START DOCUMENT EXCERPT

The laser beam L that has passed through the beam homogenizer 26 is reflected by the reflecting mirror 25 downward in a vertical direction and passes through the cylindrical lens 24 and is then irradiated to the material glass 2. The laser beam L passes through the cylindrical lens 24, whereby it is configured so that as shown in FIG. 3, the laser beam L is formed in a sectional shape of an elongated leave of a tree in the traveling direction (working direction). Because the laser beam L that is given the shape of such an elongated leave of a tree is radiated to the material glass 2, it is configured so that the working speed can be increased compared to a case where working is performed by radiating laser beam L having a sectional shape of a circle is irradiated to the material glass 2.
As will be described in detail later, a continuous minute V-shaped groove M1 is first formed by the mechanical cutter 14A in the whole region on a straight-line division-planned line 101 set on a front surface 2A of the material glass 2 and it is configured so that the laser beam L is radiated to the minute groove M1 while the laser beam L is being caused to move following the mechanical cutter 14A. The minute groove M1 is heated due to the radiation of the laser beam L and as a result, it is configured so that a crack initiated from the bottom portion of the groove reaches a rear surface 2B, whereby the material glass 2 is divided.
The first working head 7A and the second working head 7B having the same configuration as the first working head 7A constitute a dividing mechanism that performs division by causing a crack to be propagated from the minute groove M1 formed by the groove forming mechanism 14.
The annular member 22 and the tube member 23, which are integral with each other, are interlocked with an actuator 27 provided on the upper part of the bracket 21, and it is configured so that the action of this actuator 27 is controlled by the controller 13. When the actuator 27 is brought into action by the controller 13 as required, it is configured so that the annular member 22 and the tube member 23 rotate by a required angle, with a center axis in a vertical direction serving as the center of rotation.
The groove forming mechanism 14 is attached to a side surface of a lower part of the tube member 23 via a bracket 28 and the inspection device 15 is attached in a position shifted 180 degrees circumferentially with respect to the groove forming mechanism 14. As a result of this, the mechanical cutter 14A and the inspection device 15 are positioned in lengthwise positions, with the optical path of the laser beam L passing through the position of the axis center of the tube member 23 interposed therebetween.

END DOCUMENT EXCERPT
START EXTRACTED ENTRIES

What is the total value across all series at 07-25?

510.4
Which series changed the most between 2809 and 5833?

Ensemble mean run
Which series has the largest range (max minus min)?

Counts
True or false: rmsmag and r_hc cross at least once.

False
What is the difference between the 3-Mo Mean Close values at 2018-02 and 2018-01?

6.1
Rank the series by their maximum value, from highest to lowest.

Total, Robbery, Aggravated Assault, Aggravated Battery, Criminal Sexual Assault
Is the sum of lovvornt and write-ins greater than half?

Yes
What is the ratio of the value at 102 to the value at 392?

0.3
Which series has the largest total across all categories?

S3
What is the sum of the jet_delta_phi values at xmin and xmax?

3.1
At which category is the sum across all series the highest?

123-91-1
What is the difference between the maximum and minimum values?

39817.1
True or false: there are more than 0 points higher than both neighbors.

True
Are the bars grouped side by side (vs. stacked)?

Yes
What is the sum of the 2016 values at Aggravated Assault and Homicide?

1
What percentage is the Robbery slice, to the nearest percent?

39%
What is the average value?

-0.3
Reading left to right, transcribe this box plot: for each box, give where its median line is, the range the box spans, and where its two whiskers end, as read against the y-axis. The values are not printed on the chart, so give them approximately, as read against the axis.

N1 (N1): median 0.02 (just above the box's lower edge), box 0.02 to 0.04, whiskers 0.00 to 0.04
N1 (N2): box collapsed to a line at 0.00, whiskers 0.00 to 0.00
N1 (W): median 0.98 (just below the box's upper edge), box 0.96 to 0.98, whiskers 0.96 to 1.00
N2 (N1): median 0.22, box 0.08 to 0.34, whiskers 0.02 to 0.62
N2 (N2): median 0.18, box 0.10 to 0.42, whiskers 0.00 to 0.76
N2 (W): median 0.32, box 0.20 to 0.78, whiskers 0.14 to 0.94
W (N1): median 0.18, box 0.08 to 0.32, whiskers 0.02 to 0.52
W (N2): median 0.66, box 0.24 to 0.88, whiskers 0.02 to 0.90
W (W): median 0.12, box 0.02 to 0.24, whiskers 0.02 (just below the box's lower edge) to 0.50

END EXTRACTED ENTRIES

REQUIRED ACTION 1:
Reproduce verbatim the part of the glass-cutting description starting at "The first working head 7A and" and ending at "center of rotation.".
REQUIRED ACTION 2:
Count the lines of the records that contain the string "What". Reply with only the number.

WRITTEN REPLY 1:
The first working head 7A and the second working head 7B having the same configuration as the first working head 7A constitute a dividing mechanism that performs division by causing a crack to be propagated from the minute groove M1 formed by the groove forming mechanism 14.
The annular member 22 and the tube member 23, which are integral with each other, are interlocked with an actuator 27 provided on the upper part of the bracket 21, and it is configured so that the action of this actuator 27 is controlled by the controller 13. When the actuator 27 is brought into action by the controller 13 as required, it is configured so that the annular member 22 and the tube member 23 rotate by a required angle, with a center axis in a vertical direction serving as the center of rotation.

WRITTEN REPLY 2:
8